原文

-*-

映画「ふたつの時、ふたりの時間」 監督:ツァイ・ミンリャン
2012年02月15日 公開



遠心力と、わずかな求心力。
お互いが反発しあうんじゃなく、何か外部からの大きな力で離されてしまう、例えば遠心力的な作用。一方、お互いがすすんで求め合うんじゃなく、何か外部からの力で背中を押されるようにして前に進み合い、結果、ある場所で出会う、いわば求心力的な作用。
亭主が死んで、その悲しみを すなおに同居の一人息子に向けられず、他にも振れず、自分の中にしまい込もうとする母親。そんな母親を受け止めようとしない息子。同じ家に住んでいるのに、母と息子の距離は、おそろしく遠い。家族の絆に遠心力が作用する台北。

最小限の略式葬儀。一人息子のシャオカン(リー・カンション)はひとりで葬儀儀礼を済ませたところから映画は始まる。そこに母親の姿は、なぜかない。御骨が家に着いてから母親が登場し息子と食事をしている。位牌に母親は亭主分の食事を置いて拝んでいる。数日後か? 初七日なのだろう、道教の坊主が家に来て位牌の前で儀式を執り行う。母と息子がそれを見守っている。
この頃から母親の精神状態が危なっかしくなって来る。亭主の霊が来ている、亭主が輪廻転生で生まれ変わり水槽の魚になってここにいる、「部屋の明りがまぶしすぎる」と言っているから家の明りをすべて消すなど、母親のあまりの変化にシャオカンは 「狂ってる!」
シャオカンは台北の街の路上で細々と腕時計を売っている。

彼女はその後、いくつか店を見て回ったのだろうか、気に入った時計が見つからない。シャオカンに電話して売ってもらえることになった。翌日、店に来たシアンチーにシャオカンは約束どおり売った。

-*-

課題一覧
1) この映画評の「亭主が死んで、その悲しみを すなおに同居」から「シャオカンは台北の街の路上で細々と腕時計を売っている。」までの部分を、「亭主」を「夫」に置き換えて書き直すこと。
2) この映画評を、最後の文の後から書き継ぐこと。

コレクションから抜き出した項目
-*-

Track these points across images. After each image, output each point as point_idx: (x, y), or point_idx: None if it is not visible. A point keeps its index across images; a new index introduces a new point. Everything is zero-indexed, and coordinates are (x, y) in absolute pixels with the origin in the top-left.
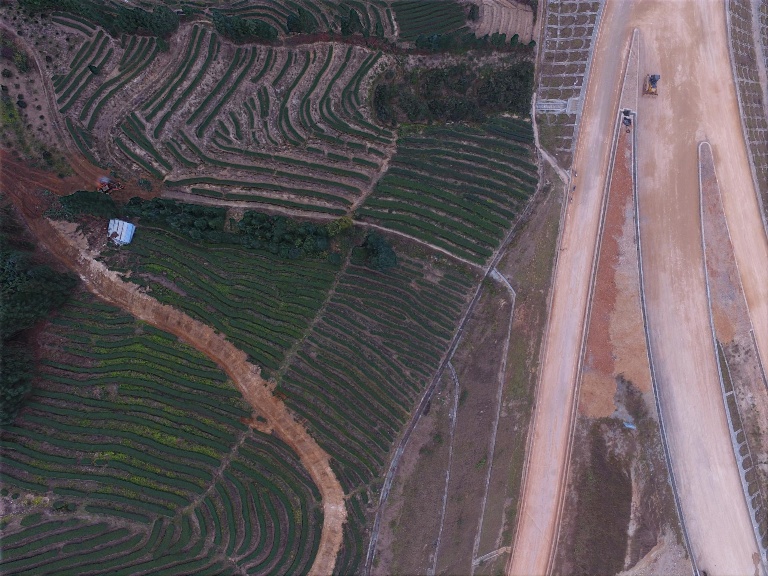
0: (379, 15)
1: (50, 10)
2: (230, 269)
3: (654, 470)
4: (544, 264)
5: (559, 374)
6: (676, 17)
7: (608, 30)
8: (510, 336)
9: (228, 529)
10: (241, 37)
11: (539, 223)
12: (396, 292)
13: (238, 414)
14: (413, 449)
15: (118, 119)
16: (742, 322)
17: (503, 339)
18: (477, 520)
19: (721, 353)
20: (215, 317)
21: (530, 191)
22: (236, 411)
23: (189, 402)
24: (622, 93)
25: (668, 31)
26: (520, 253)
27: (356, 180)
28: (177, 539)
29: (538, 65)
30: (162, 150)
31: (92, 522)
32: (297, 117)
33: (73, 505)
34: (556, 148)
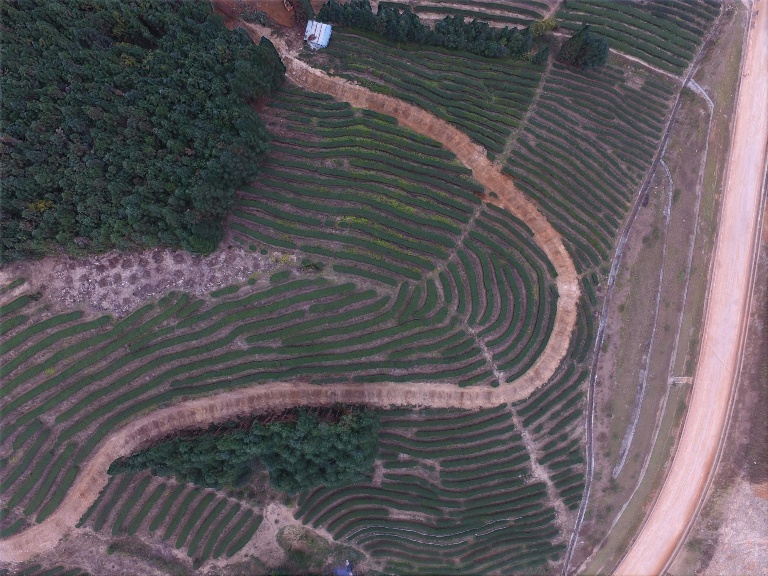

-*-

最終結果
1)
夫が死んで、その悲しみを すなおに同居の一人息子に向けられず、他にも振れず、自分の中にしまい込もうとする母親。そんな母親を受け止めようとしない息子。同じ家に住んでいるのに、母と息子の距離は、おそろしく遠い。家族の絆に遠心力が作用する台北。

最小限の略式葬儀。一人息子のシャオカン(リー・カンション)はひとりで葬儀儀礼を済ませたところから映画は始まる。そこに母親の姿は、なぜかない。御骨が家に着いてから母親が登場し息子と食事をしている。位牌に母親は夫分の食事を置いて拝んでいる。数日後か? 初七日なのだろう、道教の坊主が家に来て位牌の前で儀式を執り行う。母と息子がそれを見守っている。
この頃から母親の精神状態が危なっかしくなって来る。夫の霊が来ている、夫が輪廻転生で生まれ変わり水槽の魚になってここにいる、「部屋の明りがまぶしすぎる」と言っているから家の明りをすべて消すなど、母親のあまりの変化にシャオカンは 「狂ってる!」
シャオカンは台北の街の路上で細々と腕時計を売っている。

2)
パリに着いたシアンチー。観光だと言っているがホテルに閉じこもりがち。近くの雑貨屋でバナナや菓子を買い込みベッドの上で食べている。台北から離れたかったわけは、分からない。体調が崩れてくるし、精神的にもつらそう。だが帰国しようとは思わない。ある日、何か紙切れを探してあちこち手探るが見つからない。たぶんシャオカンの連絡先を書いたメモだろうか。

一方、台北のシャオカンは、なにやら奇行に走っている。
家で夜中、売り物の腕時計を全部パリ時間に合わせている。昼はよその時計屋の店先でも同じ事を始める。映画館のロビーの壁にある時計を盗み、映画館の席でパリ時間に合わせている。家に帰って映画「大人は判ってくれない」のビデオを見た。
台北から遠くへ、なぜか離れていかねばならなかったシアンチー。希望が無い台北の日常から脱したいがためにシャオカンがたまたま試したパリへの時間軸移動妄想。
それは、すれ違った程度のお互いが離れて行きながらも、一方はっきりした意志もあてもない、いわば微力で無機的な求心力。恋愛というには、ほど遠過ぎる。

映画はここで終わるので何とも言えないが、シアンチーとシャオカンに明るい明日をもたらす気配。
こっちとむこうに長~い板を渡すと、板はたわみます。冒頭の父親の死、ラストのラストに登場する父親の霊(使者)。その冒頭とラストに渡す話としては、中身が薄く、話がたわんでしまっているのが残念。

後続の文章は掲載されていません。